Milk: Oscars 2009
MilkA film should really be judged on its ability to stand on its own, regardless of context or timing. However, it is difficult to discount the timeliness of Milk, Gus Van Sant's moving drama about the life and tragic assassination of Harvey Milk, the first openly gay man to be elected to office in California.
In a year when "hope" has been draped over every strata of society, no figure epitomizes the word more than the courageous Milk, excepting the gentleman currently residing at 1600 Pennsylvania Avenue.
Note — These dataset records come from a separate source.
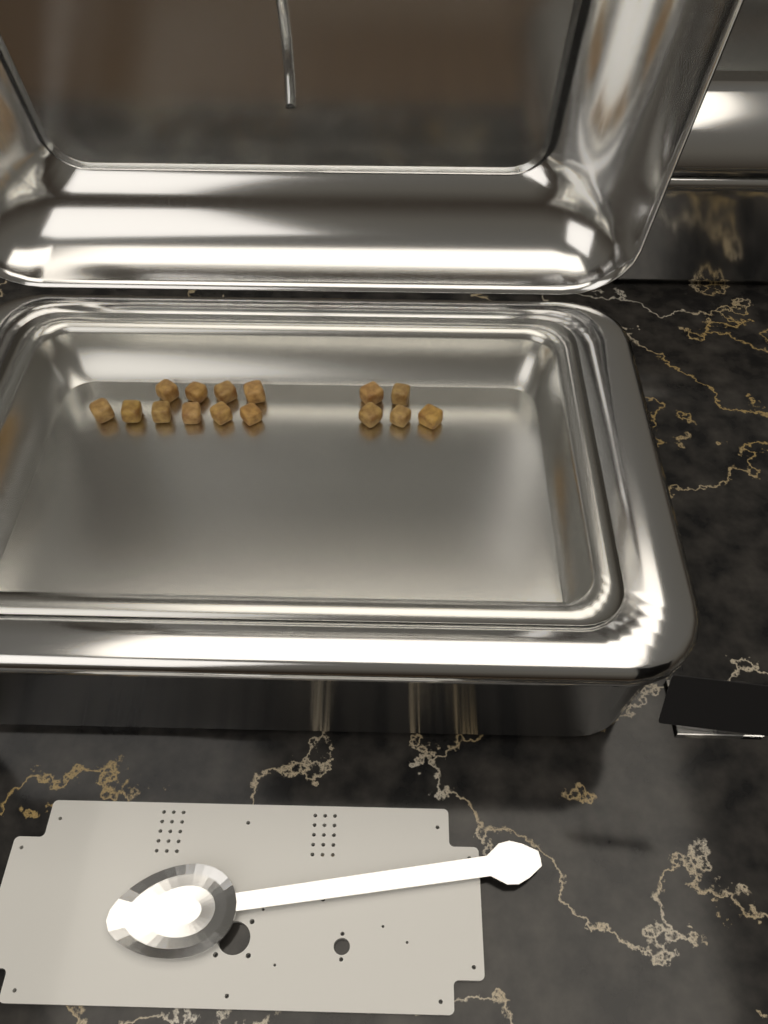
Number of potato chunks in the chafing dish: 15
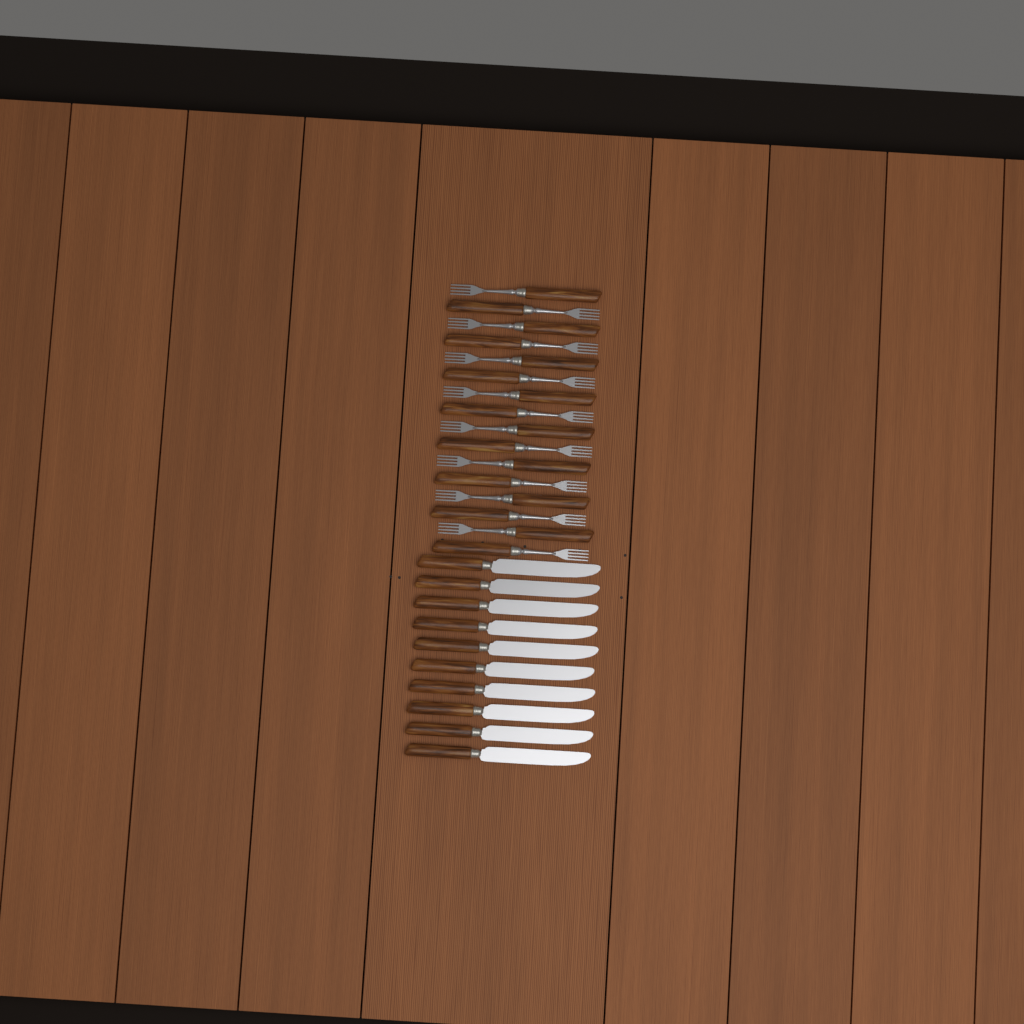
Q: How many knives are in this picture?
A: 10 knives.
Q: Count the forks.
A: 16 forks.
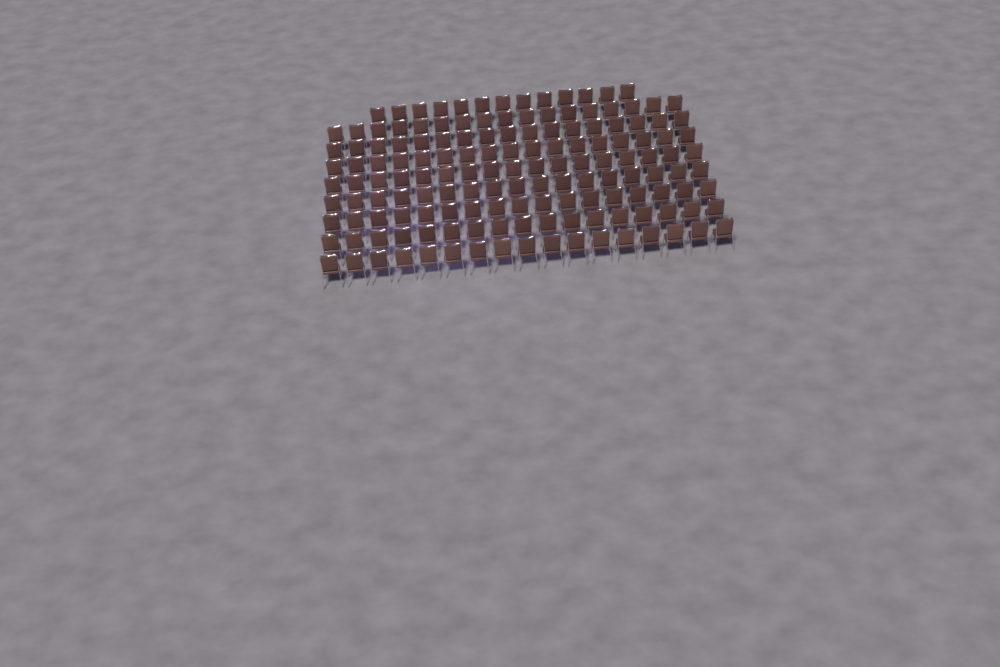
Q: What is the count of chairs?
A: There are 149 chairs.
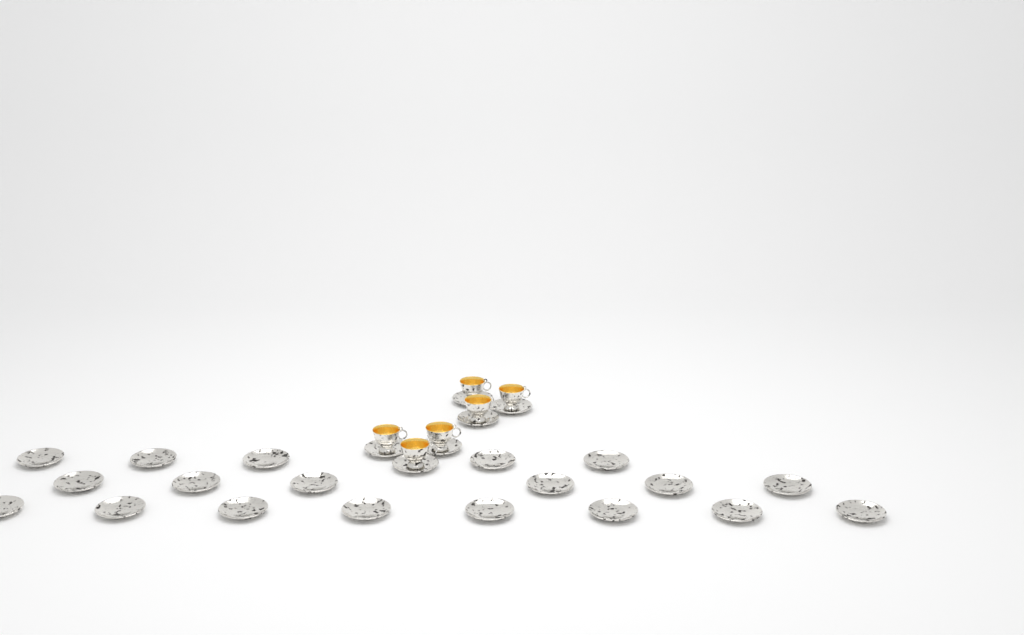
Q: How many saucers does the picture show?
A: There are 25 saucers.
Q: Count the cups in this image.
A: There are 6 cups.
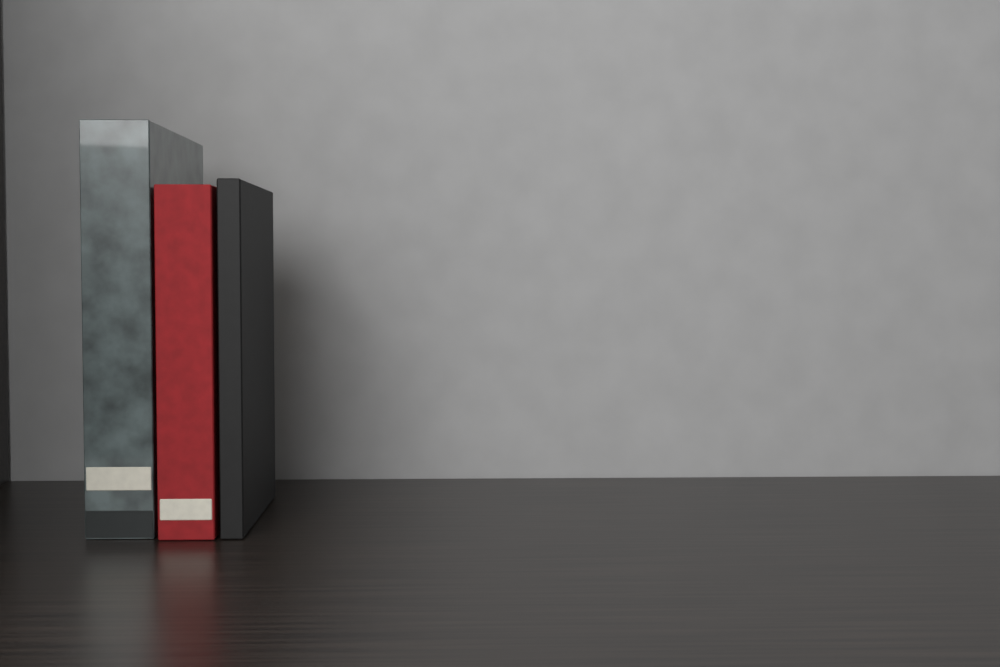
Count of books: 3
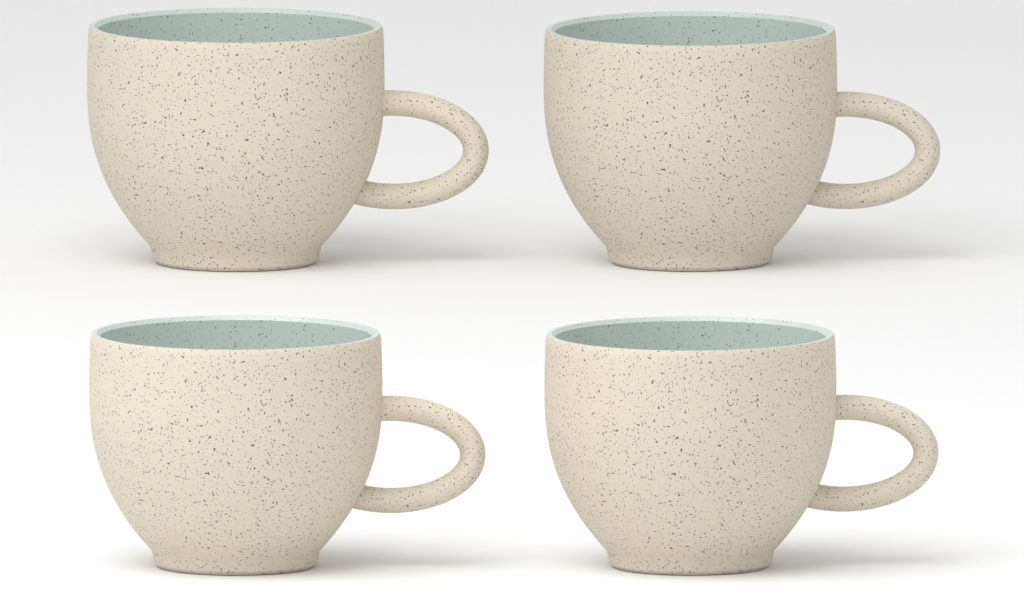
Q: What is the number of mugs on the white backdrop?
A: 4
Likewise, in a year where the struggle for equality took a blow with the passage of proposition 8 in California, Milk serves as a reminder of not only the damaging effects of intolerance and hatred but more importantly the potential for compassion and understanding within the human spirit.
The film begins as Harvey, played with deep sensitivity and an understated strength by the always-up-to-the task Sean Penn, decides to leave New York for the more welcoming streets of San Francisco. Milk and his partner Scott Smith, the very sharp James Franco, quite literally set up shop in one of the city's burgeoning Bohemian neighborhoods, "The Castro." Milk quickly finds himself embroiled in local politics, where he is surrounded by a raucous cast of characters, including the young Cleve Jones (Emile Hirsch in what may be his best performance to date), culminating in his election to the role of city supervisor.
When Milk finds himself taking on Proposition 6, an initiative to ban gays and lesbians from teaching in public schools, the audience, regardless of their political beliefs, cannot helped but be moved by the ability of one man to unite those around him and give a voice to the voiceless.
Penn is more than deserving of his Oscar nod, for his ability to show the deeply personal side of a revered public figure, as is Josh Brolin who reaches new levels of complexity in his turn as the disturbed Dan White, Milk's conservative foil on the Board of Supervisors.
Van Sant brings alive the vibrancy and feel of San Francisco in the 1970s. By sprinkling archival footage throughout the film he manages to give the picture a sense of reality.
In the smallest sense Milk is a civics lesson, and a damn good one at that. In a much grander sense, however, it is a story about unity in the face of adversity. It is about a belief in a better tomorrow.